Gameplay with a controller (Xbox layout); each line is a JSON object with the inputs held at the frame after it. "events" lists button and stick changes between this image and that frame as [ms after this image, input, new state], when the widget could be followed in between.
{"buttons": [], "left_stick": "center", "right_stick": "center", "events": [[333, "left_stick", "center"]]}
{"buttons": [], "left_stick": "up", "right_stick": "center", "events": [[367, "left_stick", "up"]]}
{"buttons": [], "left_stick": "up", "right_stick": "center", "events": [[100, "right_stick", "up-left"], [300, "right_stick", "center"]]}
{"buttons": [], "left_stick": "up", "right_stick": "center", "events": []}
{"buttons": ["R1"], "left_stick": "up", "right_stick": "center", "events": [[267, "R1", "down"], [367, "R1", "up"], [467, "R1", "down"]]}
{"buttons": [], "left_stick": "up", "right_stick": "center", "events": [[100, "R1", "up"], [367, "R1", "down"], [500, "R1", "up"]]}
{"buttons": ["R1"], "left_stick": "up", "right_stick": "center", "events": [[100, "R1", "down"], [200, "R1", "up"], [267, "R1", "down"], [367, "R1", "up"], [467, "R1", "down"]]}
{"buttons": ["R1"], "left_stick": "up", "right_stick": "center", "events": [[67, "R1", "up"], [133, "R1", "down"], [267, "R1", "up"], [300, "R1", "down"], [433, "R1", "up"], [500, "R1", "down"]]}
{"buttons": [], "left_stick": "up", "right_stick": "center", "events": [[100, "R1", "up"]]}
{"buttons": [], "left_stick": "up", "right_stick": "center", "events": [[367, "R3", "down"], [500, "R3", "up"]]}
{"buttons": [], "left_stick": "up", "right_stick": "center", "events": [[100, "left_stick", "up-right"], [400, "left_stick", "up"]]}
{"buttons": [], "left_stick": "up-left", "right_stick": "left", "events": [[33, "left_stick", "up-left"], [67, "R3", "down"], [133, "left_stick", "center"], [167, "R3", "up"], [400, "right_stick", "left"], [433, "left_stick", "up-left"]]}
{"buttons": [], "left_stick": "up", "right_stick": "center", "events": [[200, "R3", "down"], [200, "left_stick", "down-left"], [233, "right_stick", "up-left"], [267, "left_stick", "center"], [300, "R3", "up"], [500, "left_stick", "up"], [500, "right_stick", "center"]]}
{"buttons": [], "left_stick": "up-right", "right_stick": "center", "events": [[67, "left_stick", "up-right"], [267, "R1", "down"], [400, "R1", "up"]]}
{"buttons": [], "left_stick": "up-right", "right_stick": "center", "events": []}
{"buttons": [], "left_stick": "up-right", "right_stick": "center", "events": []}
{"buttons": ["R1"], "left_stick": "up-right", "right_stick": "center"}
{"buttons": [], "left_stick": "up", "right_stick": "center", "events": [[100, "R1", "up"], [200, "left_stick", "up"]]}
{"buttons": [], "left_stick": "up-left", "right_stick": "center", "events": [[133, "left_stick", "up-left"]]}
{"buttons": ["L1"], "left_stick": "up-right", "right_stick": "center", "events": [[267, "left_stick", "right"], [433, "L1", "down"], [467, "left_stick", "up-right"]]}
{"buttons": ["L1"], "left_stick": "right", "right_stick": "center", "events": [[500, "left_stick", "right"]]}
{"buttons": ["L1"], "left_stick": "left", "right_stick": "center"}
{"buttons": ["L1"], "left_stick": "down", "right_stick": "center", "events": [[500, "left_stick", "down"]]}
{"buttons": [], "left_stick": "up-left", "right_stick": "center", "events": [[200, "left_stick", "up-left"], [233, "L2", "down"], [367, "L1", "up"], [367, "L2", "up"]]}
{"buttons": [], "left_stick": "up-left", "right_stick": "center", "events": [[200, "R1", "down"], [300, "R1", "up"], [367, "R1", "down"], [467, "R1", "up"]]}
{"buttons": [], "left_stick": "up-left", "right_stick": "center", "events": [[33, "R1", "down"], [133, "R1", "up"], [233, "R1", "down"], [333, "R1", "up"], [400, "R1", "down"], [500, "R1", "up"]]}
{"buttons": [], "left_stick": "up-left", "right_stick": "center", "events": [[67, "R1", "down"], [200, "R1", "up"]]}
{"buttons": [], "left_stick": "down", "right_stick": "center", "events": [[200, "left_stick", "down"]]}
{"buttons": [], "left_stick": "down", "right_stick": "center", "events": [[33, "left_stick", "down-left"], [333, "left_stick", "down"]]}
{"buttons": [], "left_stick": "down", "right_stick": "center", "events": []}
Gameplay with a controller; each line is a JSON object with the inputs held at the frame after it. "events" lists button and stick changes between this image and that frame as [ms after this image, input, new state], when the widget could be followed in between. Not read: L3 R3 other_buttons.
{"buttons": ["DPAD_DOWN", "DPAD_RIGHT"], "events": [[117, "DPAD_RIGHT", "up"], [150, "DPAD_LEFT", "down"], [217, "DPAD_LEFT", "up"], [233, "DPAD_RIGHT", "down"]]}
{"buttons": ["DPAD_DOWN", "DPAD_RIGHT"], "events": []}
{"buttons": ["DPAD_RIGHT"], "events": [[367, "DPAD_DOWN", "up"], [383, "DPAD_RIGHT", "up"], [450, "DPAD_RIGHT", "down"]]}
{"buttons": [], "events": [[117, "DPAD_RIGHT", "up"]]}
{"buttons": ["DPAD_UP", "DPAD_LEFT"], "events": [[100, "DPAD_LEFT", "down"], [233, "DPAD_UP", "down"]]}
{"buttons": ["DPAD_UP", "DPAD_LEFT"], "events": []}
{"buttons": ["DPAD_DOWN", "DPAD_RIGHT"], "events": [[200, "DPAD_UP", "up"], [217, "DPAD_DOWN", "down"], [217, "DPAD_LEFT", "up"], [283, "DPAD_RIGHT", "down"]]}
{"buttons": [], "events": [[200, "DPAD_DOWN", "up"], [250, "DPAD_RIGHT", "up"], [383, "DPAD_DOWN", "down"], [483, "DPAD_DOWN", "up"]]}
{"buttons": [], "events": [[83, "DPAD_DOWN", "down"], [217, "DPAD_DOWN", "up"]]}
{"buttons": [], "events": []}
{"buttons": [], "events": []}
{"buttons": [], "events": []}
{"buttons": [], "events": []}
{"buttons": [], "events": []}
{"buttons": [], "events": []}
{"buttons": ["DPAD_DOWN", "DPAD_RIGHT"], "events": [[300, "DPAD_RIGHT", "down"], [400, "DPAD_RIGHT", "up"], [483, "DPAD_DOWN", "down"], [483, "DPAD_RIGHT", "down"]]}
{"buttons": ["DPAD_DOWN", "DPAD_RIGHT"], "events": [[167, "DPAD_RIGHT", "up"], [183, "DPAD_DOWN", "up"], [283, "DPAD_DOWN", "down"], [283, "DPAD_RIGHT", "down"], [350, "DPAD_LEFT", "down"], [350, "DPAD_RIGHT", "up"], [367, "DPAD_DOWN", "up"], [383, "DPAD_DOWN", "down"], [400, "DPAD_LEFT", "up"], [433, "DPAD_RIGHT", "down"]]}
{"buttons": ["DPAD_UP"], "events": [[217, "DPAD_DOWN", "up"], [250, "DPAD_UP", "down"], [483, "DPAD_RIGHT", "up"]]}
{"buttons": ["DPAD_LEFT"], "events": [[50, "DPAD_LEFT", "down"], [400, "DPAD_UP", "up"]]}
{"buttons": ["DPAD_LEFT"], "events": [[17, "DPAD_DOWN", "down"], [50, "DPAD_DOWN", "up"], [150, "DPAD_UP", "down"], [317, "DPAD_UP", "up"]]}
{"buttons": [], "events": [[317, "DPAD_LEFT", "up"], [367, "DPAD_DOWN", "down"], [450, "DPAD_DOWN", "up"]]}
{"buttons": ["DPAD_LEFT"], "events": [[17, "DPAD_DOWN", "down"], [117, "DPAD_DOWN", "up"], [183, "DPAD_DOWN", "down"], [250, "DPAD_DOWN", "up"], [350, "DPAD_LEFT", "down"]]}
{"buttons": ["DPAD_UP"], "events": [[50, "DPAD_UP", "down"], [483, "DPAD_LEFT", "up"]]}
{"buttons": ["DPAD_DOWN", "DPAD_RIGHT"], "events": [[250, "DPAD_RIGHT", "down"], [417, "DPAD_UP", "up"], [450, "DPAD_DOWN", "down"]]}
++++++
Assignment: Scan the listing above and copy all lines containing the word "lists".

Exercise response:
Gameplay with a controller (Xbox layout); each line is a JSON object with the inputs held at the frame after it. "events" lists button and stick changes between this image and that frame as [ms after this image, input, new state], when the widget could be followed in between.
Gameplay with a controller; each line is a JSON object with the inputs held at the frame after it. "events" lists button and stick changes between this image and that frame as [ms after this image, input, new state], when the widget could be followed in between. Not read: L3 R3 other_buttons.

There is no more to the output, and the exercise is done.